Die melancholische Stimmung wird durch den Fokus auf Avery geschaffen. Sie hat große Mühen, Lionel und seine fremdartige Herangehensweise zu verstehen. Doch mit jedem Kilometer, den die beiden (bzw. mit dem Alien, die drei) zurücklegen, nähert sie sich ihm an. Und je mehr sie über die Aliens lernt, desto attraktiver findet sie die Idee des abwesenden eigenen Bewusstseins. Gleichzeitig glaubt sie aber auch, dass die Menschheit über Konzepte verfügt, die für die Aliens interessant sind (wie self awareness und Sterblichkeit). Die Kurzgeschichte bringt ihren fehlenden Widerstand gegen die Invasion auch mit dem Tod ihrer Tochter in Verbindung. Und hier schwächelt die Kurzgeschichte ein klein wenig. Averys Hintergrund wirkt etwas überladen und es stellt sich die Frage, warum die Regierung ausgerechnet sie für die Tour angeheuert hat. Dies ist ein kleiner Konstruktionsfehler.

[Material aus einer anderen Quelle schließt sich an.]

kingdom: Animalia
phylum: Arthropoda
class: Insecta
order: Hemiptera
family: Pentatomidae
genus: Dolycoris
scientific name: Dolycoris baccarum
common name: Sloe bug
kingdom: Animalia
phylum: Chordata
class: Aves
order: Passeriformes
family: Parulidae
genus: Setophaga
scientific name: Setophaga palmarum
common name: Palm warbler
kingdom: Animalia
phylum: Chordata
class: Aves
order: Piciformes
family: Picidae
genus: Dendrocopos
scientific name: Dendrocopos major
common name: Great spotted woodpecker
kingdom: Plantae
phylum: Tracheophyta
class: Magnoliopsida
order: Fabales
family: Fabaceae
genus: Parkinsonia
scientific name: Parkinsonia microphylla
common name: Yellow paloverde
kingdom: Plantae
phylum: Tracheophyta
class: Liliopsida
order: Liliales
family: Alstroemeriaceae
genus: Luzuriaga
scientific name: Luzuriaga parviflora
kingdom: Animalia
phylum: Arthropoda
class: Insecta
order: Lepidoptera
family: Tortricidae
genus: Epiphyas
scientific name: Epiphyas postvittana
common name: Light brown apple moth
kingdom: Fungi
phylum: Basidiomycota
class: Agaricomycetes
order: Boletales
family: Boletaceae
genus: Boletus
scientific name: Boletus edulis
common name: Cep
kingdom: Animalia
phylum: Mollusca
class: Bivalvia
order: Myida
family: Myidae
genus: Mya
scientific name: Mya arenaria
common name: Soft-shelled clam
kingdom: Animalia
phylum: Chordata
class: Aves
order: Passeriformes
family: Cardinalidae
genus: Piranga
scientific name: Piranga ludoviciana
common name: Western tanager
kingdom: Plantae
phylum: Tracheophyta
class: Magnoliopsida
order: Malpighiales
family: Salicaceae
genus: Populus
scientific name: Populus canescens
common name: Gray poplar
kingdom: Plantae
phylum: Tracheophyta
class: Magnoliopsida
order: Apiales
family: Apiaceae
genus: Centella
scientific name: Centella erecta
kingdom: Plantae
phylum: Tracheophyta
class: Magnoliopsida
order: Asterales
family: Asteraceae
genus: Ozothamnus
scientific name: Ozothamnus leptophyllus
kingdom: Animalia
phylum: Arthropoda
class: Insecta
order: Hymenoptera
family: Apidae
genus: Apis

Denn abgesehen davon ist die Idee einer ruhigen, durch die Schwäche einzelner Regierungsmitarbeiterinnen (oder gar die Stärke?) ausgelöste Invasion sehr spannend zu lesen. Das liegt zwar auch daran, dass den Großteil der Geschichte gar nicht klar ist, ob es sich „nur“ um eine Entdeckungsmission handelt. Die Erzählung überlässt es der Fantasie des Lesers, wie die Menschheit wohl auf die tiefgreifenden, anstehenden Veränderungen (oder Bedrohungen?) reagiert. Und damit steht natürlich die Frage im Raum, wie man Averys Verschweigen der Invasion gegenüber der Regierung bewerten kann. Je ob man glaubt, dies leite das Ende der Menschheit ein oder eine interessante Phase des (interstellaren und zellularen) Multikulturalismus, wird die Antwort auf diese Frage unterschiedlich ausfallen.

Die Kurzgeschichte „Touring with the Alien“ von Carolyn Ives Gilman ist 2016 im „Clarkesworld„-Magazine erschienen. Sie ist außerdem ein Beitrag in der Anthologie „The Year’s Best Science Fiction (34. Annual Collection)“, herausgegeben von Gardener Dozois.